Ma  per Te no,sono ancora vegeto .Getterò lontano la lama della mia spada,terrò soltanto l’elsa a mo’ di croce.E questa terra non m’avrà ancora come cenere inattiva,ma mi vedrà come uomo espiante il suo peccato e carico della sua pena. Vagherò nel Tuo nome pentendomi della mia superbia,piangendo sangue,per la donna persa.
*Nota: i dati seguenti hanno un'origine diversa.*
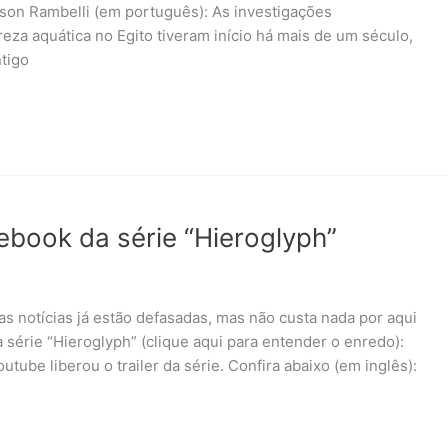
lson Rambelli (em português): As investigações
eza aquática no Egito tiveram início há mais de um século,
tigo
acebook da série “Hieroglyph”
as notícias já estão defasadas, mas não custa nada por aqui
 série “Hieroglyph” (clique aqui para entender o enredo):
utube liberou o trailer da série. Confira abaixo (em inglês):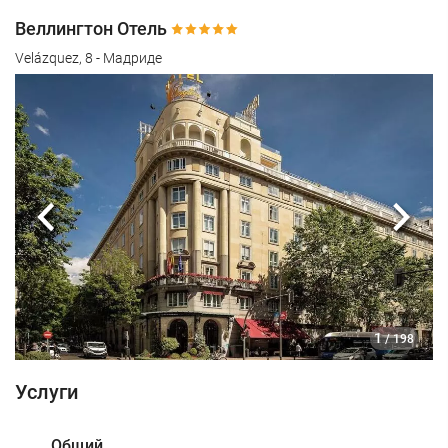
Веллингтон Отель
Velázquez, 8 - Мадриде
Предыдущий
Сле
1
/ 198
Услуги
Общий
Vento,mare,terra e fulmini…abbracciate il mio umile cammino…con voi griderò la grandezza del Signore e la Sua immensa pietà.

 

 
 
 

PICCOLA COLOMBA

Post n°144 pubblicato il 09 Aprile 2010 da cineriz

Stringiti a me piccola colomba

Lascia che le mie mani

Possano toccarti

E sfiorare la tua pelle e la tua anima

 

Fa che la mia primavera

Possa fiorire sulle tua pelle

Che ogni lembo

Si copra di petali

 

Che i tuoi occhi

Si illuminino di gioia

Così voluta e cercata

Di un amore creduto perso

 

Che il tuo sguardo

Mi irradi di luce

Come una stella

In una notte scura

 

Lasciati stupire piccolo fiore

Da un uomo distante

Come una stazione dimenticata

Ma che ama solo amarti.

 

 

 

 
 
 

17 Marzo

Post n°143 pubblicato il 09 Aprile 2010 da cineriz

Era  sole sulle strade

era tintinnio di tazze

era lento il cameriere

erano dolci i tuoi baci sulle mie mani

erano lunghi e pieni di cose i tuoi silenzi.

Le mie labbra sulle tue

le tue mani fra le mie

i tuoi occhi dentro i miei.

Tutto correva lento intorno

e la mia anima stringeva la tua

in un tramonto di marzo.

 

 
 
 

DEDICATO AD UN ANIMA GENTILE

Post n°142 pubblicato il 09 Aprile 2010 da cineriz

Aria...e voce...e sensi...

questo tu sei.

 

L'anima mia rapita

ti cerca nella notte.

 

Non conosco il tuo sguardo

ne' il calore delle tue mani....

 

ma conosco le note

che sai suonare

per far danzare il mio cuore.

 
 
 

UN OLIVO

Post n°141 pubblicato il 09 Aprile 2010 da cineriz

Ricordo un olivo

che viveva una terra

che non era sua.

 

Non conosceva quel sole,

non gustava quell'aria,

non trovava creta per le sue radici.

 

Guardava solo innanzi

ma non scorgeva

i colli di Toscana.

 

L'argentee sue foglie

vibrava a un vento

troppo sconosciuto.

 

Ma cresceva egualmente fiero,

andava incontro alla sua lunga vita,

fatta di mille e mille stagioni.

 

Era l'amore che lo nutriva

e lo rendeva vivo e forte

e col suo calore l'accudiva.

 

Ora volgo lo sguardo

ai colli verdi e viola

della terra mia

 

E olivi di chiome fresche

si staglian sui pendii

dolci e vellutati.

 

Ma lui, l'albero amico mio,

che radica in terra lontana,

lui non lo veggo.

 

E più non sento

la mano innamorata

che lo cresceva.

 
 
 

Il tuo viso

Post n°140 pubblicato il 09 Aprile 2010 da cineriz

Ricordo il tuo viso

e l'ombra del tuo seno sulla parete

il tuo sorriso che faceva luce

e tutto intorno il mondo era viola

ricordo il sospiro innamorato

il gemito di passione

le carezze ardenti

ricordo il tuo profilo armonioso

le mie mani sui tuoi fianchi

e il tuo sguardo che mi trafiggeva

                                     ricordo...vivro' di esso....amandoti,amandolo.